**Exercise aim:** Copy the data from the line that contains "общественная организация малого" through the line that contains "일은 webmaster@dankook.ac.kr 로 신고바랍니다. 대외협력실", changing "сообщения" to "комментарии" and keeping everything else the same. Leave the pictures out.

-------- Record excerpts --------

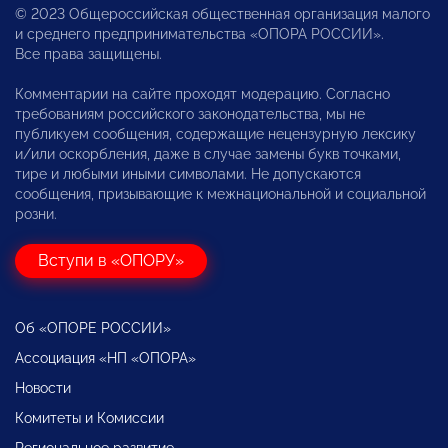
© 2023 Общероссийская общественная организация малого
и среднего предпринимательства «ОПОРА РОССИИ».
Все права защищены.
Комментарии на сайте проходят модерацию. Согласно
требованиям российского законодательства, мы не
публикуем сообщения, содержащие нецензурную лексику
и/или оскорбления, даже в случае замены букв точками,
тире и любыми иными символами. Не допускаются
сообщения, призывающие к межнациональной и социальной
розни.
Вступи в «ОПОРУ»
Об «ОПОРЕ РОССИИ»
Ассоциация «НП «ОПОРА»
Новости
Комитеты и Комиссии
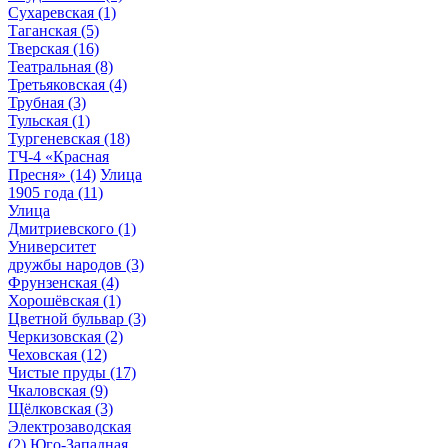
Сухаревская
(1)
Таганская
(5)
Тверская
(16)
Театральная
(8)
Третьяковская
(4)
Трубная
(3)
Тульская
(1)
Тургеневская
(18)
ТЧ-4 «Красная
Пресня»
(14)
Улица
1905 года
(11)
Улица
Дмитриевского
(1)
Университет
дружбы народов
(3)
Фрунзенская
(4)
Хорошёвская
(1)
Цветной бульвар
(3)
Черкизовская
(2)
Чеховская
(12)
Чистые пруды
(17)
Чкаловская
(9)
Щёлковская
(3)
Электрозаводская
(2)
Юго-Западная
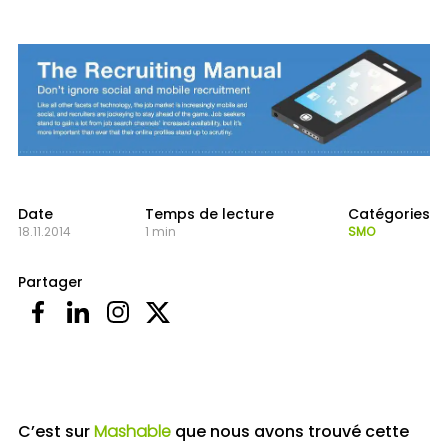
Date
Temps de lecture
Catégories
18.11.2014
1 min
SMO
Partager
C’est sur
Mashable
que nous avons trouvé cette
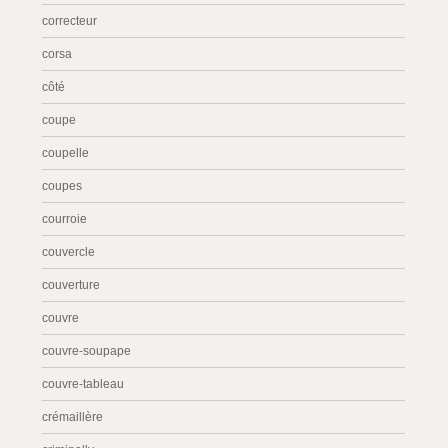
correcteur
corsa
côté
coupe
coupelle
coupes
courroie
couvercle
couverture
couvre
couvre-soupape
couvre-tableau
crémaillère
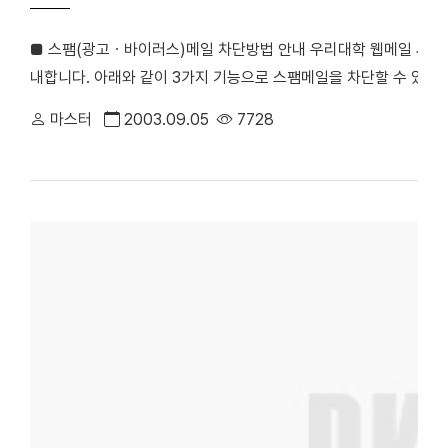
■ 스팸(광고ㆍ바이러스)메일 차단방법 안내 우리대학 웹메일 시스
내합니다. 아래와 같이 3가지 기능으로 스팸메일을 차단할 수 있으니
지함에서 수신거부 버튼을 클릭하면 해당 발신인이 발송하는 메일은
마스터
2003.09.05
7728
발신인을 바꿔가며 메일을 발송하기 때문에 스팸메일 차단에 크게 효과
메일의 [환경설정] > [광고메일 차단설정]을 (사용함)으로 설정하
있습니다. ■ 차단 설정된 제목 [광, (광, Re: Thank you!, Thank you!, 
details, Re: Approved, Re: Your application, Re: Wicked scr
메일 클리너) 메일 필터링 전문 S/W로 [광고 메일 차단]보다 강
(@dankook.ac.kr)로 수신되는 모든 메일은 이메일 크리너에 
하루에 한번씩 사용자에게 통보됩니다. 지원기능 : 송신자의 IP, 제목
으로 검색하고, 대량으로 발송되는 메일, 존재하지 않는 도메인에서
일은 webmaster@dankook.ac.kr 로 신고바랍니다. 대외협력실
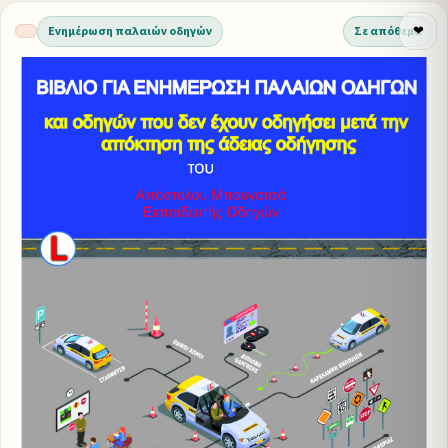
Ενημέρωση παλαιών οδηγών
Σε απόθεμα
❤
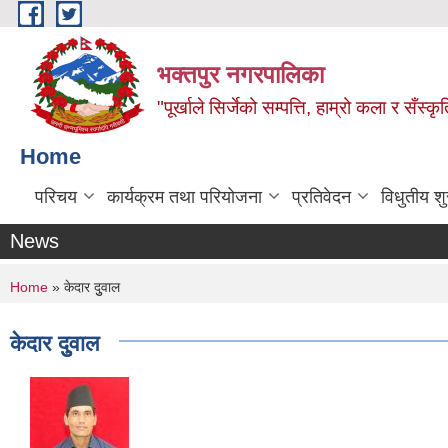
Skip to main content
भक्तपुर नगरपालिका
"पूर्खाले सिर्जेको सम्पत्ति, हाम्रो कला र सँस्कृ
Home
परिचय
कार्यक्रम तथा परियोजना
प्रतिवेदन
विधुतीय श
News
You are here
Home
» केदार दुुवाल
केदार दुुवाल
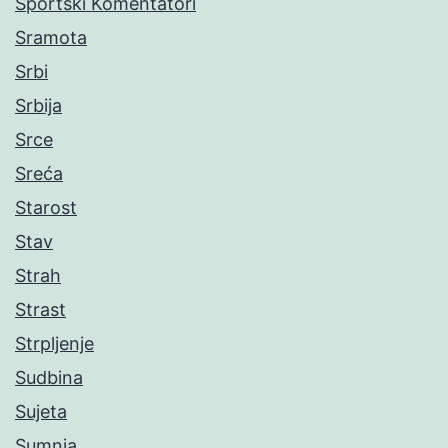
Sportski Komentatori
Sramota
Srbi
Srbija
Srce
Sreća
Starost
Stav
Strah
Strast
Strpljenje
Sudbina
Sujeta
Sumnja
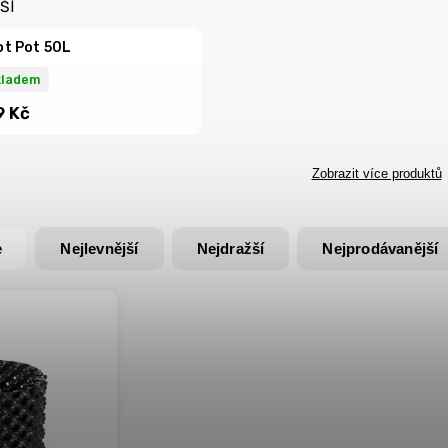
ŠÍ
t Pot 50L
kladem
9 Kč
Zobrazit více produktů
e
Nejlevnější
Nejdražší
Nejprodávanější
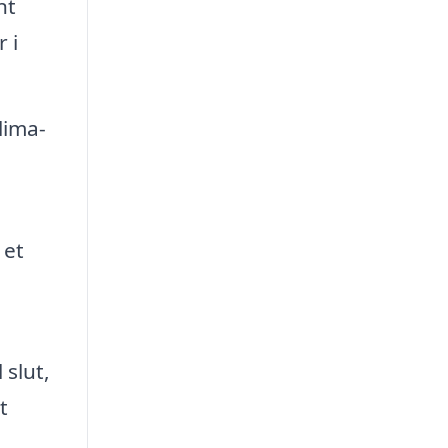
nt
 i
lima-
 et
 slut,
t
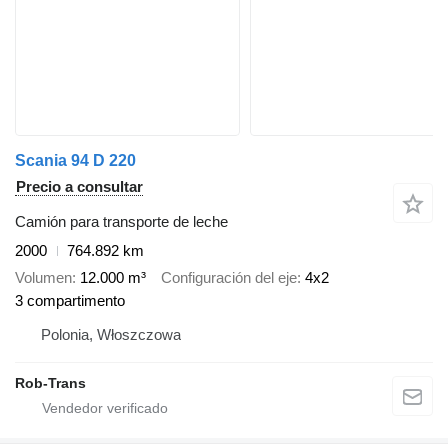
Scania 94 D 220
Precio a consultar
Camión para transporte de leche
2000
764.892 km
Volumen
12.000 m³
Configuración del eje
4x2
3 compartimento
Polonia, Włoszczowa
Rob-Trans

--------
-------- Record excerpts --------

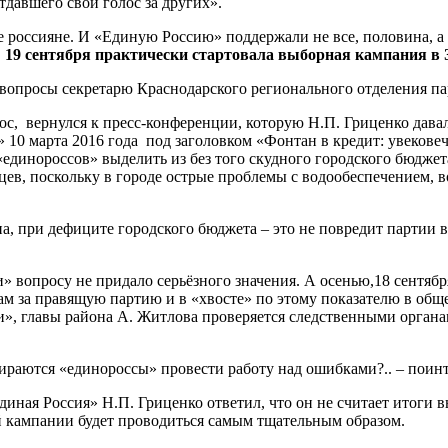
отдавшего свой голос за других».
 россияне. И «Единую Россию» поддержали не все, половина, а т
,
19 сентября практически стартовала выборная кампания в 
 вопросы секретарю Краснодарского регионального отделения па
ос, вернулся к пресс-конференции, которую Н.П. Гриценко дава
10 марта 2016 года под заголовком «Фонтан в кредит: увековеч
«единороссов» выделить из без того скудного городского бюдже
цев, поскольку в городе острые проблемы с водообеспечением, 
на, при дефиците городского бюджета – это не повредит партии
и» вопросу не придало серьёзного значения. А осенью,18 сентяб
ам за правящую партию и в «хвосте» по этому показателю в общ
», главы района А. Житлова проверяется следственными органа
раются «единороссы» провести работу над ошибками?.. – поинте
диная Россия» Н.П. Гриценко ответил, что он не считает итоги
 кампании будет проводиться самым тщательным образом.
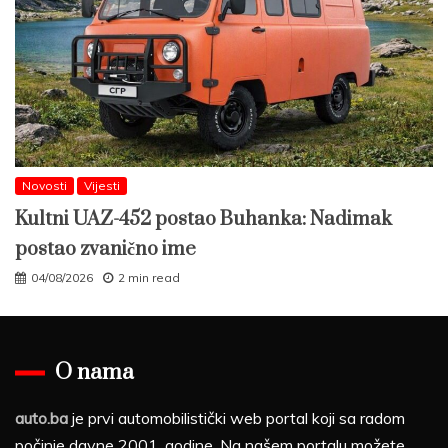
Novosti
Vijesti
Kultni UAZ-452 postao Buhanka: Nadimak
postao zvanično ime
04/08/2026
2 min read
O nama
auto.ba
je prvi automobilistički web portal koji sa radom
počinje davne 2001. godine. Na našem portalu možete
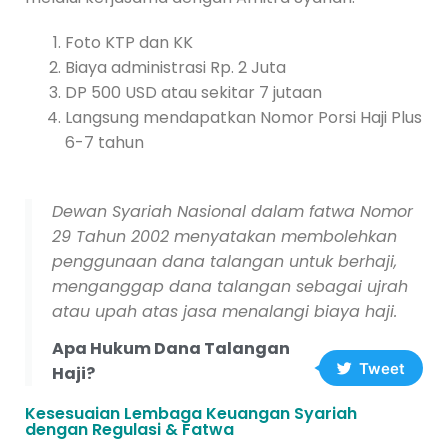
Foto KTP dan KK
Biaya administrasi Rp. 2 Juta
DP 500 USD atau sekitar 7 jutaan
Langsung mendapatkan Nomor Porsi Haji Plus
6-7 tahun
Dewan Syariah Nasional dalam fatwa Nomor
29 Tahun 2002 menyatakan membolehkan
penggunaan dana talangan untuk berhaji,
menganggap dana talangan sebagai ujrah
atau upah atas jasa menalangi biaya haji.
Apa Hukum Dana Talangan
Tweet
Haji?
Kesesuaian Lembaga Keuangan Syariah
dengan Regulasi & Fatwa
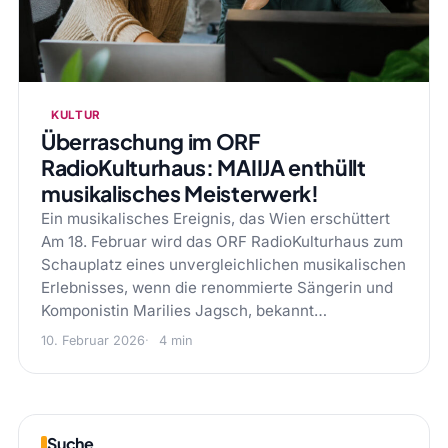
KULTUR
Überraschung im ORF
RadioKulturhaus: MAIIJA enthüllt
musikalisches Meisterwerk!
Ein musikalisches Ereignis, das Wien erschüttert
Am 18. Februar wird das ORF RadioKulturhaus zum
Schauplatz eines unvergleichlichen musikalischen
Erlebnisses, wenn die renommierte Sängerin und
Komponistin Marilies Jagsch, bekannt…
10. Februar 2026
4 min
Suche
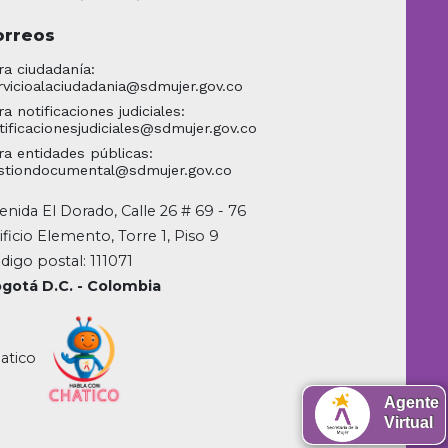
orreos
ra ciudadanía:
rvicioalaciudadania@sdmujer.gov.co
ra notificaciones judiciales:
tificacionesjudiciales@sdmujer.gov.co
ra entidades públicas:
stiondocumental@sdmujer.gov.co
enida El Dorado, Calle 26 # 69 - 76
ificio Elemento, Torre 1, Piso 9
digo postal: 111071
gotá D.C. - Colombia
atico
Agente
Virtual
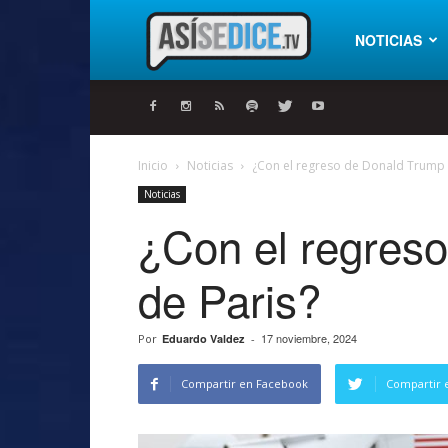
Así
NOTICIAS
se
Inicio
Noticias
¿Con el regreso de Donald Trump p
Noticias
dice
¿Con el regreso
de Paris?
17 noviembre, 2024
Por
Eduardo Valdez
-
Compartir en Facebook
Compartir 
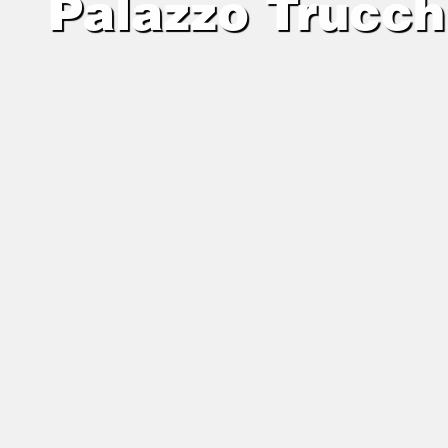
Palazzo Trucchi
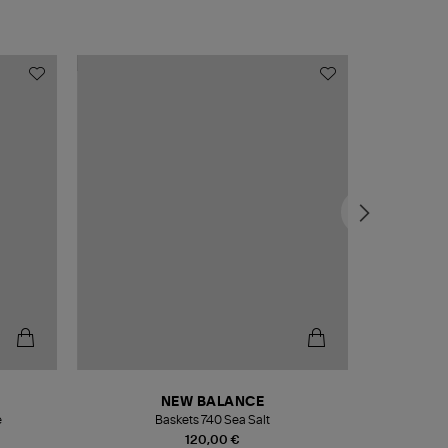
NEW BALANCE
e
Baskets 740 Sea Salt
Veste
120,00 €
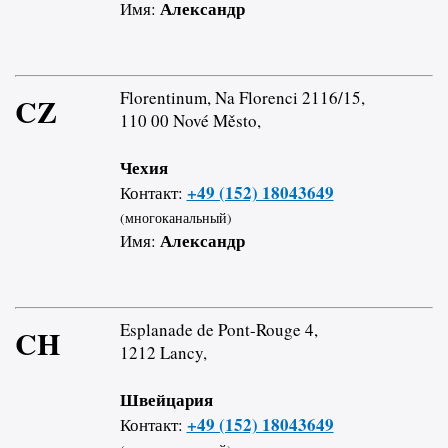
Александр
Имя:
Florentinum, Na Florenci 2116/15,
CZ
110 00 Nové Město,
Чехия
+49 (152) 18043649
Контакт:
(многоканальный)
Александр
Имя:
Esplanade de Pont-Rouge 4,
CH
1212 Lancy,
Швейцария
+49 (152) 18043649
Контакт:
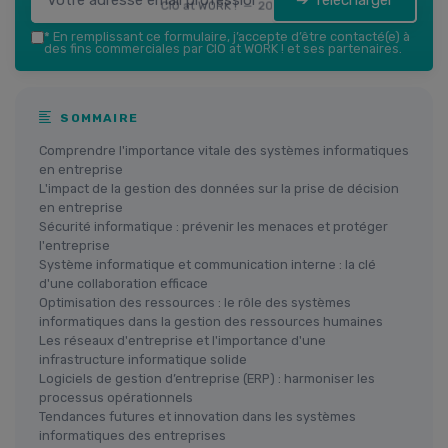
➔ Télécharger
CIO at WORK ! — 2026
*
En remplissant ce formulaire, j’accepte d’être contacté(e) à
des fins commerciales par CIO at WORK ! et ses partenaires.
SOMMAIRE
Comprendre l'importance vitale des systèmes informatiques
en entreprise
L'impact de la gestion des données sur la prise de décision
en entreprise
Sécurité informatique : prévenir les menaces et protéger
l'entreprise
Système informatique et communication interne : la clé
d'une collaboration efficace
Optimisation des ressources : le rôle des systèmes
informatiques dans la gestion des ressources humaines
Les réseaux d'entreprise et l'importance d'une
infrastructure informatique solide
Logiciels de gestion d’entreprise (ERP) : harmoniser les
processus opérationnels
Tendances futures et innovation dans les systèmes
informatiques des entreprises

--------

**Finished task:**
© 2023 Общероссийская общественная организация малого
и среднего предпринимательства «ОПОРА РОССИИ».
Все права защищены.
Комментарии на сайте проходят модерацию. Согласно
требованиям российского законодательства, мы не
публикуем комментарии, содержащие нецензурную лексику
и/или оскорбления, даже в случае замены букв точками,
тире и любыми иными символами. Не допускаются
комментарии, призывающие к межнациональной и социальной
розни.
Вступи в «ОПОРУ»
Об «ОПОРЕ РОССИИ»
Ассоциация «НП «ОПОРА»
Новости
Комитеты и Комиссии
Сухаревская
(1)
Таганская
(5)
Тверская
(16)
Театральная
(8)
Третьяковская
(4)
Трубная
(3)
Тульская
(1)
Тургеневская
(18)
ТЧ-4 «Красная
Пресня»
(14)
Улица
1905 года
(11)
Улица
Дмитриевского
(1)
Университет
дружбы народов
(3)
Фрунзенская
(4)
Хорошёвская
(1)
Цветной бульвар
(3)
Черкизовская
(2)
Чеховская
(12)
Чистые пруды
(17)
Чкаловская
(9)
Щёлковская
(3)
Электрозаводская
(2)
Юго-Западная
Date
Temps de lecture
Catégories
18.11.2014
1 min
SMO
Partager
C’est sur
Mashable
que nous avons trouvé cette
correcteur
corsa
côté
coupe
coupelle
coupes
courroie
couvercle
couverture
couvre
couvre-soupape
couvre-tableau
crémaillère
■ 스팸(광고ㆍ바이러스)메일 차단방법 안내 우리대학 웹메일 시스
내합니다. 아래와 같이 3가지 기능으로 스팸메일을 차단할 수 있으니
지함에서 수신거부 버튼을 클릭하면 해당 발신인이 발송하는 메일은
마스터
2003.09.05
7728
발신인을 바꿔가며 메일을 발송하기 때문에 스팸메일 차단에 크게 효과
메일의 [환경설정] > [광고메일 차단설정]을 (사용함)으로 설정하
있습니다. ■ 차단 설정된 제목 [광, (광, Re: Thank you!, Thank you!, 
details, Re: Approved, Re: Your application, Re: Wicked scr
메일 클리너) 메일 필터링 전문 S/W로 [광고 메일 차단]보다 강
(@dankook.ac.kr)로 수신되는 모든 메일은 이메일 크리너에 
하루에 한번씩 사용자에게 통보됩니다. 지원기능 : 송신자의 IP, 제목
으로 검색하고, 대량으로 발송되는 메일, 존재하지 않는 도메인에서
일은 webmaster@dankook.ac.kr 로 신고바랍니다. 대외협력실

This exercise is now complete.